Borçlar Hukukunda kabul iki şekilde yapılır; açık ve zımni.

Türk Dil Kurumu sözlüğüne göre, bir şeyi zımnen yapmak, o işi üstü kapalı, dolaylı olarak halletmek anlamına geliyor.

Hukukta ise, zımni kabul, muhatabın kabul iradesini açık olarak göstermeyip hal ve hareketlerinden anlaşılması demek.

Bir önceki kanunumuza göre:

“İcabı dermeyan eden kimse gerek işin hususi mahiyetinden gerek hal ve mevkiin icabından naşi sarih bir kabule intizar mecburiyetinde olmadığı takdirde, eğer icap münasip bir müddet içinde reddolunmamış ise, akde münakit olmuş nazariyle bakılır”.

Hukukta kabul, kimi zaman susma şeklinde de olabilir.

Teşbihte hata olmaz; size bir teklif yapılıyor, sizden bir cevap bekleniyor; bu teklife açık ve net bir kabul beyanıyla cevap verebileceğiniz gibi, hal ve hareketlerinizle, açık bir kabul beyanı vermeden, susarak da teklifi kabul edebilirsiniz.

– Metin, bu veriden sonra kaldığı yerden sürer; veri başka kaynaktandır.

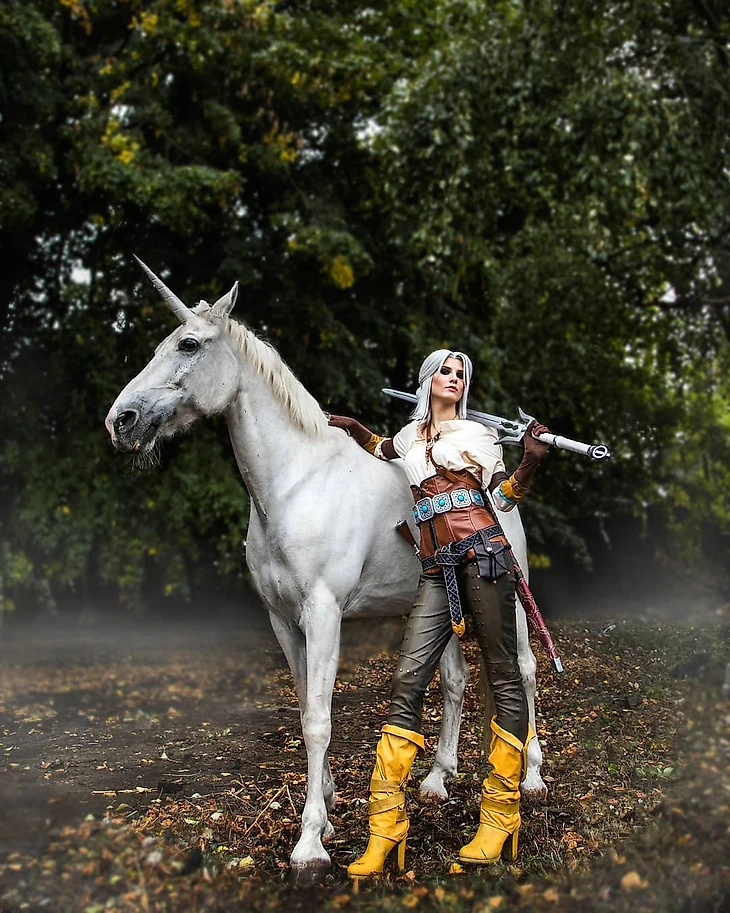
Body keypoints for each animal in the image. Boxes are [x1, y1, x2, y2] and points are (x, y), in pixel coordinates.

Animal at [105, 260, 546, 884]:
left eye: (188, 344)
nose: (121, 421)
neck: (295, 485)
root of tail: (497, 486)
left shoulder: (324, 614)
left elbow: (319, 718)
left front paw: (311, 842)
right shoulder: (283, 619)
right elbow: (304, 706)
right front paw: (331, 808)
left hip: (510, 597)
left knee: (526, 671)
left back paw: (531, 778)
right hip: (435, 604)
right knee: (456, 679)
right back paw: (437, 780)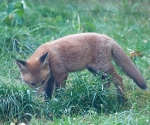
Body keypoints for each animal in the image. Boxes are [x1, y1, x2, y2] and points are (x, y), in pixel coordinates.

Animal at [14, 32, 146, 102]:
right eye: (32, 84)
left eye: (41, 81)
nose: (37, 96)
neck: (50, 56)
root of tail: (109, 38)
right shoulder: (51, 78)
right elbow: (48, 93)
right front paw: (48, 105)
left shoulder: (61, 74)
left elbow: (58, 91)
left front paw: (58, 102)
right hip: (95, 70)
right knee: (106, 81)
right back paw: (102, 95)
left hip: (103, 68)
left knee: (118, 78)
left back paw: (122, 100)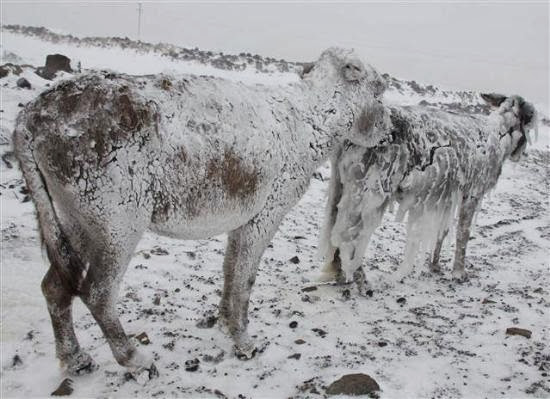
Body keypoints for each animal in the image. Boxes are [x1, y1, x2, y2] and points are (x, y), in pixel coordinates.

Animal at [15, 48, 390, 376]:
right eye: (379, 90)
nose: (388, 131)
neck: (310, 121)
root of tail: (30, 119)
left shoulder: (242, 218)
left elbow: (230, 271)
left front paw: (225, 323)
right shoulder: (265, 215)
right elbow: (245, 278)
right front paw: (243, 341)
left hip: (75, 221)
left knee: (55, 287)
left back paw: (75, 359)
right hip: (115, 222)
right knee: (98, 293)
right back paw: (134, 359)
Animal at [322, 95, 536, 292]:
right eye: (527, 120)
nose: (520, 154)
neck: (500, 134)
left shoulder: (448, 194)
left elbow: (443, 231)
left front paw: (435, 265)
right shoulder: (473, 191)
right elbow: (463, 233)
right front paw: (459, 273)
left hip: (344, 183)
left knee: (334, 225)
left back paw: (340, 273)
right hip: (371, 187)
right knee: (350, 234)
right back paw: (360, 280)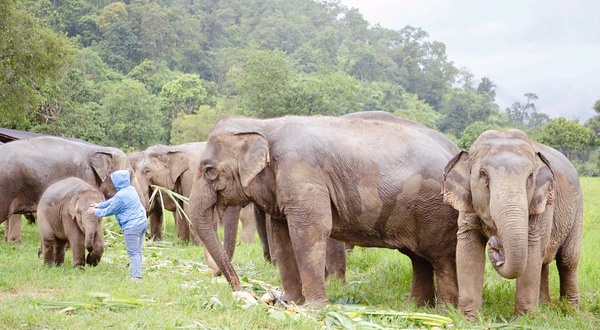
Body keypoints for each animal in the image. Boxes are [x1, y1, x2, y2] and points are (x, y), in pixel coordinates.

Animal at [188, 111, 460, 306]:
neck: (264, 126)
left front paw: (314, 309)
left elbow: (310, 229)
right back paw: (416, 307)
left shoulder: (302, 172)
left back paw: (444, 311)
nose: (241, 291)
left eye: (209, 170)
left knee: (440, 259)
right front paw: (289, 303)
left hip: (436, 210)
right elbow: (281, 235)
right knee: (419, 258)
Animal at [440, 130, 580, 320]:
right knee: (543, 262)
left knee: (568, 260)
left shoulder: (542, 205)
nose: (495, 244)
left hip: (577, 213)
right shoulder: (468, 203)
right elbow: (467, 250)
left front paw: (524, 320)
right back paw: (544, 305)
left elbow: (532, 248)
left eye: (530, 176)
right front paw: (471, 319)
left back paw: (570, 310)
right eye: (483, 174)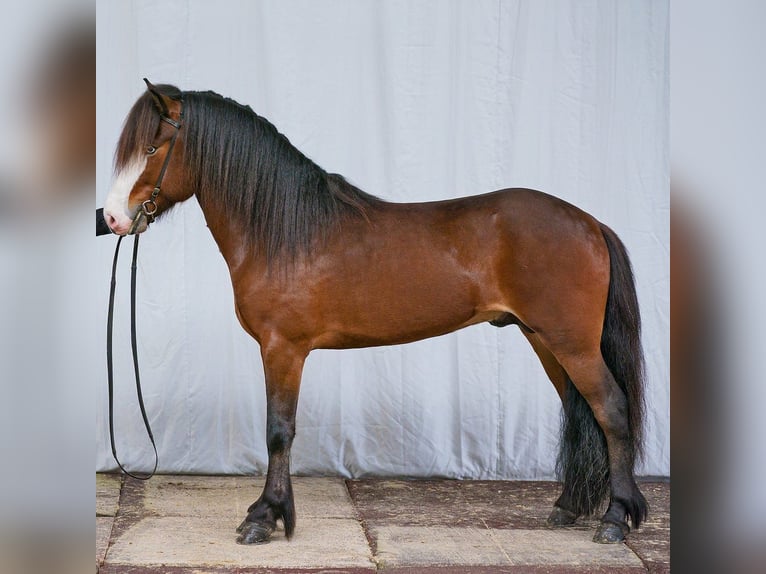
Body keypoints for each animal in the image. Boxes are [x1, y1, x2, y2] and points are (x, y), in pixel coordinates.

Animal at [103, 80, 648, 544]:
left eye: (151, 150)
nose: (111, 218)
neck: (286, 233)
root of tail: (589, 222)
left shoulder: (283, 350)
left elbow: (279, 431)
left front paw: (265, 517)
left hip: (571, 343)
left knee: (612, 409)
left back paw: (615, 519)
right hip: (546, 341)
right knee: (582, 412)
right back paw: (568, 507)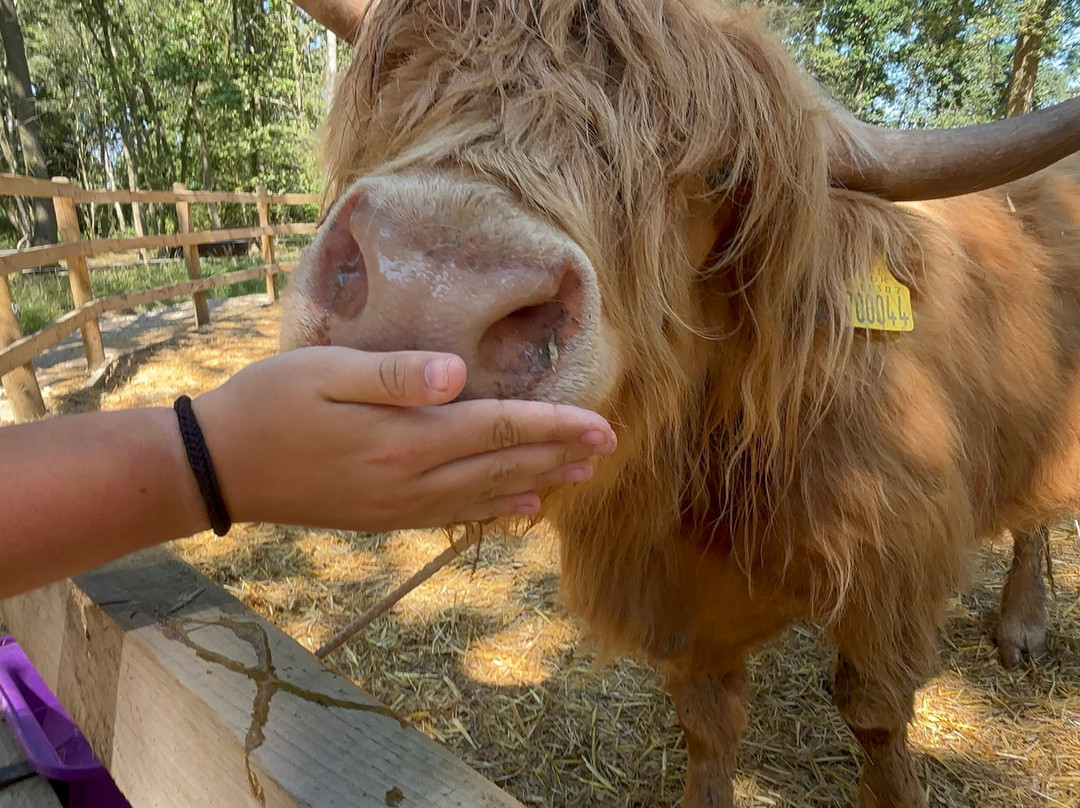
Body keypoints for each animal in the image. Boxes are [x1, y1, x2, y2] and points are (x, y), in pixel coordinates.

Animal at [284, 1, 1080, 805]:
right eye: (402, 68)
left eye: (719, 171)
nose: (431, 290)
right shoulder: (681, 605)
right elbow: (708, 722)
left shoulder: (895, 573)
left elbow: (876, 716)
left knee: (1036, 515)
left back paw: (1021, 627)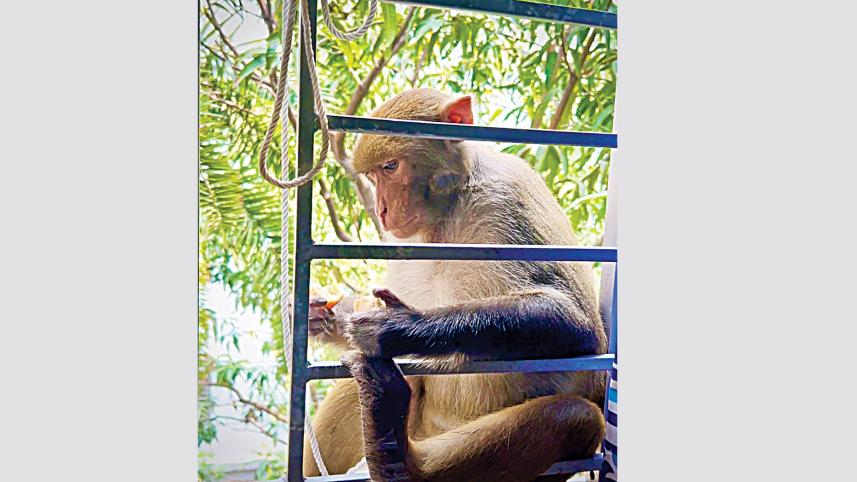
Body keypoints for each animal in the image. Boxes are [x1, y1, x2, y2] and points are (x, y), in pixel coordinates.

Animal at [304, 88, 607, 482]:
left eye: (391, 167)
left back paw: (399, 457)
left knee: (576, 416)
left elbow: (578, 324)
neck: (449, 211)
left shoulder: (508, 198)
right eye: (372, 175)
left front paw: (399, 327)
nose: (382, 211)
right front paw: (319, 315)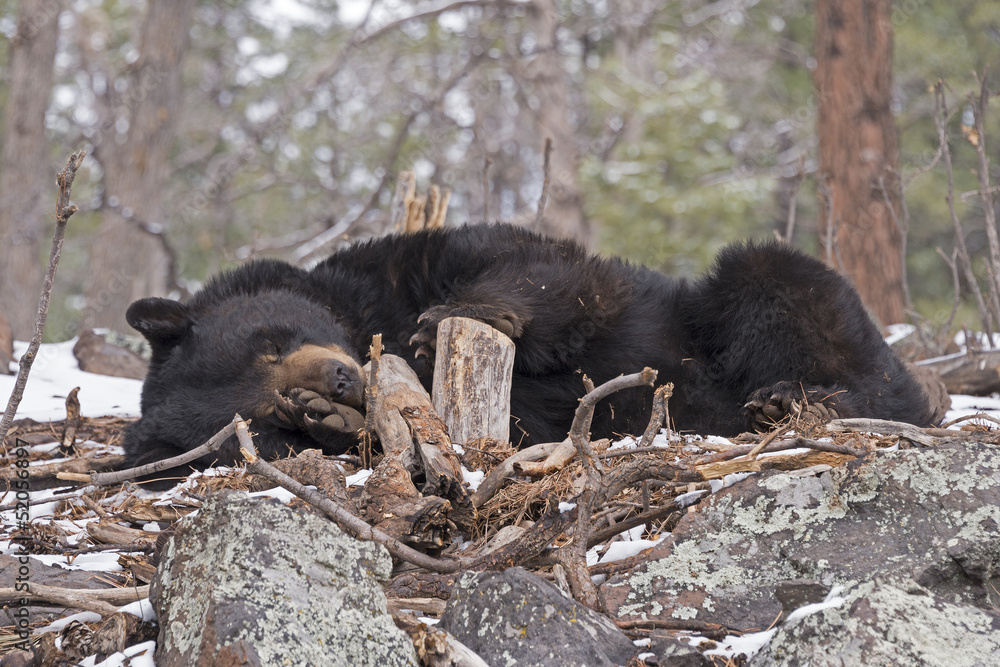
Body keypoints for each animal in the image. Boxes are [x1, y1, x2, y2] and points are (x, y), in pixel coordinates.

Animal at [122, 223, 935, 471]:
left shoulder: (403, 263)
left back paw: (795, 397)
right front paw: (342, 424)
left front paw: (451, 316)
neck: (363, 318)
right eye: (272, 419)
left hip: (747, 302)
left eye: (271, 338)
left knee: (772, 282)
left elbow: (546, 269)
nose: (341, 382)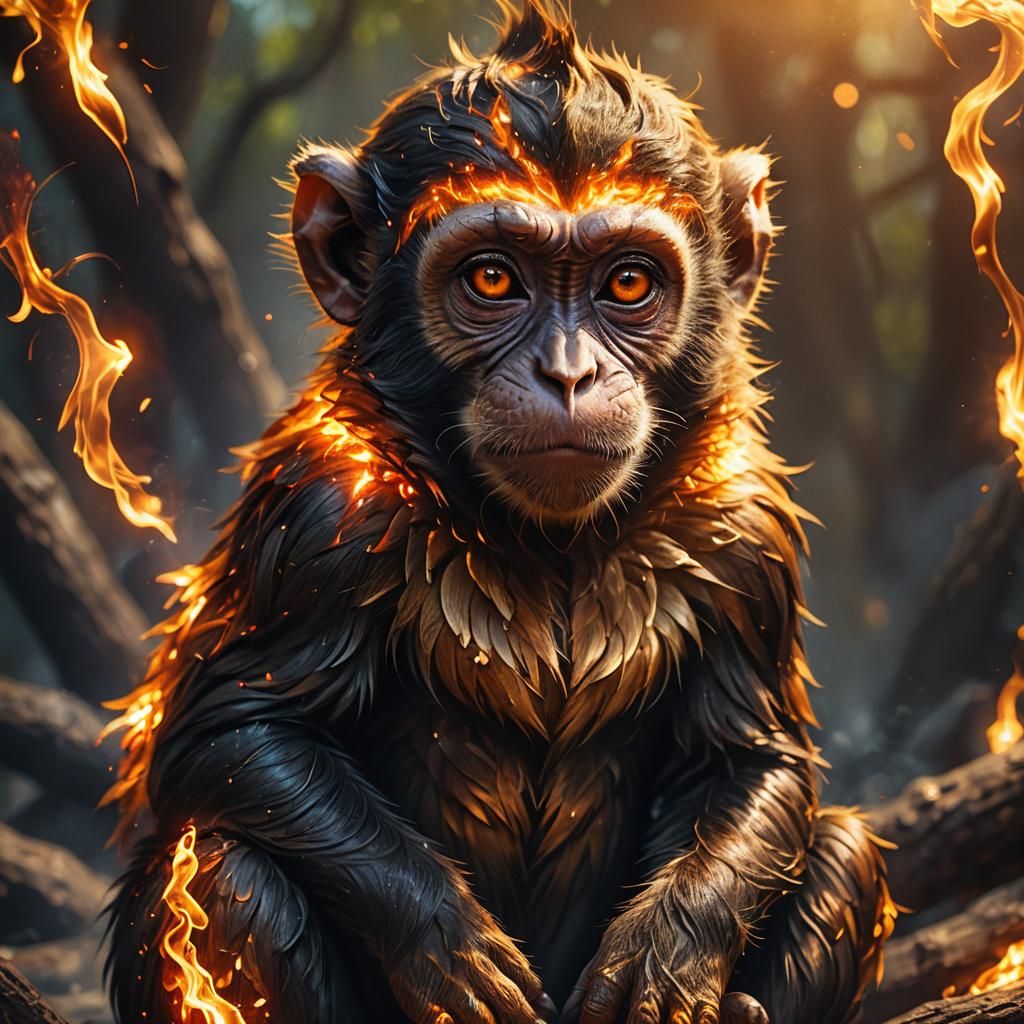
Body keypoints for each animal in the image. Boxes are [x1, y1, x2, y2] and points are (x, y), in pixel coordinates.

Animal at [105, 4, 895, 1024]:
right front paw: (445, 942)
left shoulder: (745, 536)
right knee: (222, 868)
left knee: (844, 850)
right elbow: (232, 728)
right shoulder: (317, 516)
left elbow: (751, 758)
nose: (568, 374)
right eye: (491, 280)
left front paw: (667, 955)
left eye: (628, 283)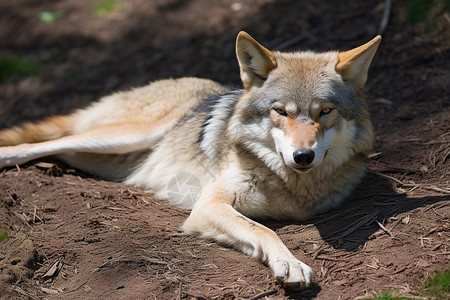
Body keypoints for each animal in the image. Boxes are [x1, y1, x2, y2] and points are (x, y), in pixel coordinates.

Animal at [0, 31, 380, 290]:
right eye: (280, 112)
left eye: (325, 112)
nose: (303, 156)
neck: (290, 186)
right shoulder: (208, 206)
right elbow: (265, 230)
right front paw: (290, 264)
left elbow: (264, 227)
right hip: (122, 135)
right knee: (36, 143)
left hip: (103, 156)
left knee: (53, 148)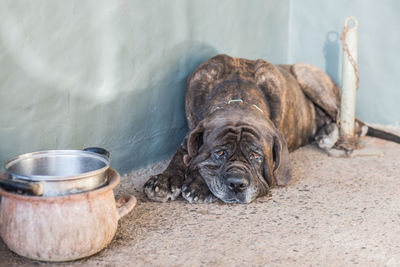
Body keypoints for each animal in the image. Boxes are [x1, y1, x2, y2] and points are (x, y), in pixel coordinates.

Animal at [144, 54, 400, 205]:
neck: (237, 94)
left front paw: (197, 184)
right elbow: (183, 154)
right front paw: (165, 180)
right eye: (220, 153)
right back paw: (323, 132)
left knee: (356, 124)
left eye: (257, 156)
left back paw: (329, 136)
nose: (237, 184)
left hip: (306, 72)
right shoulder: (191, 130)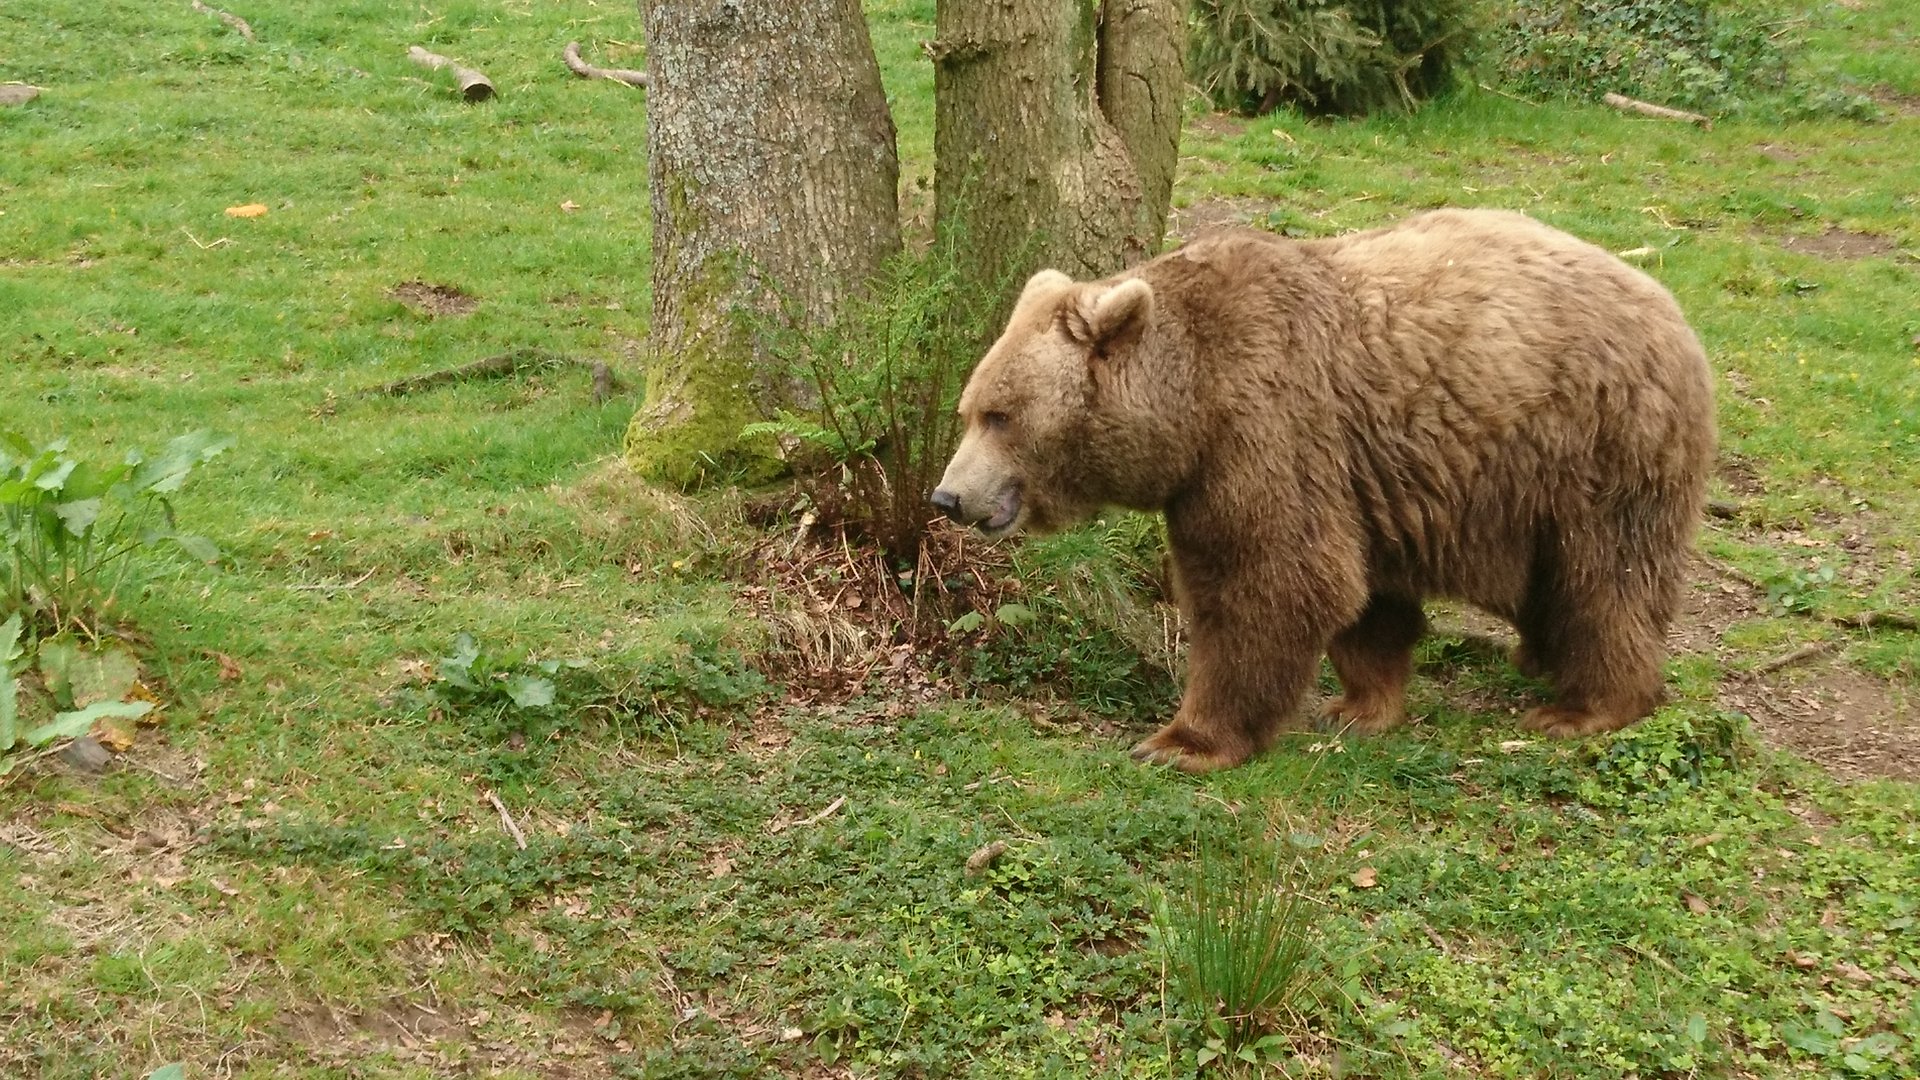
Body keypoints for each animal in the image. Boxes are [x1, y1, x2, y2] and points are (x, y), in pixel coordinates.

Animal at [930, 208, 1717, 773]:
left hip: (1595, 445)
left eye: (1000, 415)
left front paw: (1182, 740)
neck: (1190, 404)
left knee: (1606, 576)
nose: (948, 497)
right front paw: (1359, 705)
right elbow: (1361, 598)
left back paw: (1586, 706)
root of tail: (1670, 307)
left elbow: (1270, 580)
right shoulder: (1355, 476)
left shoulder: (1264, 434)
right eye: (968, 409)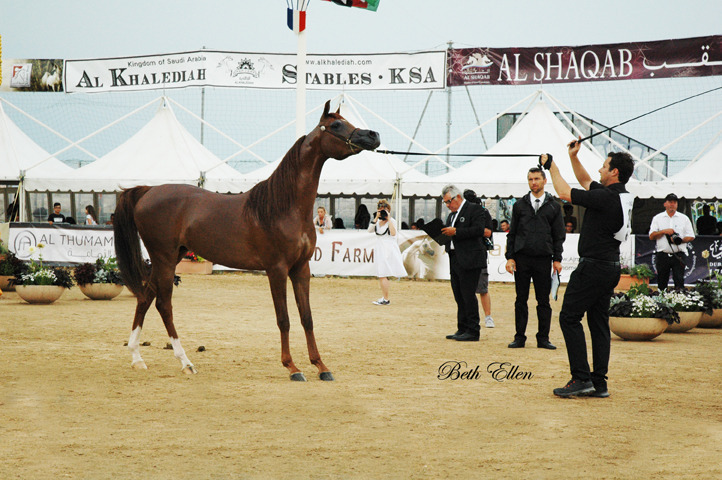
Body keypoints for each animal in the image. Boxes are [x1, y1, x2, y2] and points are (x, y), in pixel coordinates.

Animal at [113, 101, 380, 381]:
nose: (373, 135)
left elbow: (307, 317)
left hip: (171, 257)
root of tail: (148, 191)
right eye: (336, 125)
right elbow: (284, 318)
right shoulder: (277, 269)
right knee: (163, 305)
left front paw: (321, 366)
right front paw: (292, 367)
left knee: (145, 297)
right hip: (164, 258)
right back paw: (185, 362)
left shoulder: (301, 269)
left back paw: (137, 358)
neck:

Cumhuriyet Halk Partisi’ne, uzun süredir Ankara Siyaseti(!) yapma teklifinde bulunuluyor.

Parti genel merkezi, belediye meclisleri, başkanlar, dört koldan baskı altına alınmış durumda.

Teklif açık: Salı günleri grup salonunda esip gürleyin, dostlar alışverişte görsün türünden kimi etkisiz etkinliklerle vakit geçirin, Özgür Özel’in deyimiyle, majestelerinin muhalefeti olun.

Genel Merkezden örgütün tüm kademelerine dek, partililerin kahir ekseriyeti bu teklifi açık ve kesin bir dille reddeti ve reddetmeye devam ediyor.

Parti üyesi olmayan seçmen de bu red beyanının arkasında duruyor ki, anketlerde Halk Partisiyle ikinci parti arasındaki fark on puana yaklaşıyor.

Gelgelelim, bir de susanlar var.

Susanlar, parti içerisinde mevcudiyeti hayli doğal ve gerekli olan demokratik fikir ayrılıkları karşısında susmuyorlar.

Susanlar, haksızlık karşısında susuyorlar.

Susanlar, şükür ki, esamesi okunmayacak kadar azlar.

Suskunluklarının, bugüne dek -iyi ya da kötü- inşa ettikleri siyasi duruş ve itibarlarından gayrı zarar verebileceği bir şey yok.

Ancak bu suskunluğun ve suskunluğun karşısına dikilen partili iradesinin gösterdiği bir şey var: Zamanınız geçti beyler ve hanımefendiler. Sizler, eski siyasetin temsilcileri olarak, halkın ve bilhassa gençliğin durdurulamaz biçimde akan coşkun selini teşhis etmekte başarılı olamadınız. Bu öyle bir coşkun sel ki, yarın eğer oyalanır, majestelerinin muhalefeti haline getirilmek istenirse, bugün dimdik arkasında durduklarının da karşısına geçmeyi bilir.

İşte bu coşkun seli oluşturan yeni nesil kitlelerin de, tahammül edemediği bir şey var: Susmak.

Ellerinin arasından kayıp giden yaşamlarını ve geleceklerini tutup yakalamak, yoluna koymak ve iyileştirmek ümidini onlara veren bir yeni hareket ve tarz-ı siyasetin varlığını gördüler.

Bu yüzden, Ankara Siyaseti tekliflerine verilen açık kabul beyanlarının yanında, susarak yapılan zımni kabullere de tahammülleri yok.

Yıllarını siyasetle uğraşarak geçirmiş kişilerin bu açık gerçekliği göremiyor olmaları insanı gerçekten şaşırtıyor; fakat söz konusu şaşkınlık, bu öfke ve coşkunun gelip geçiciliğine bel bağlayanların, yeri geldiğinde “bir kaç haftada” sönümleneceğini düşünenlerin yakın gelecekte yaşayacakları şaşkınlıklar karşısında, sanırım hafif kalıyor.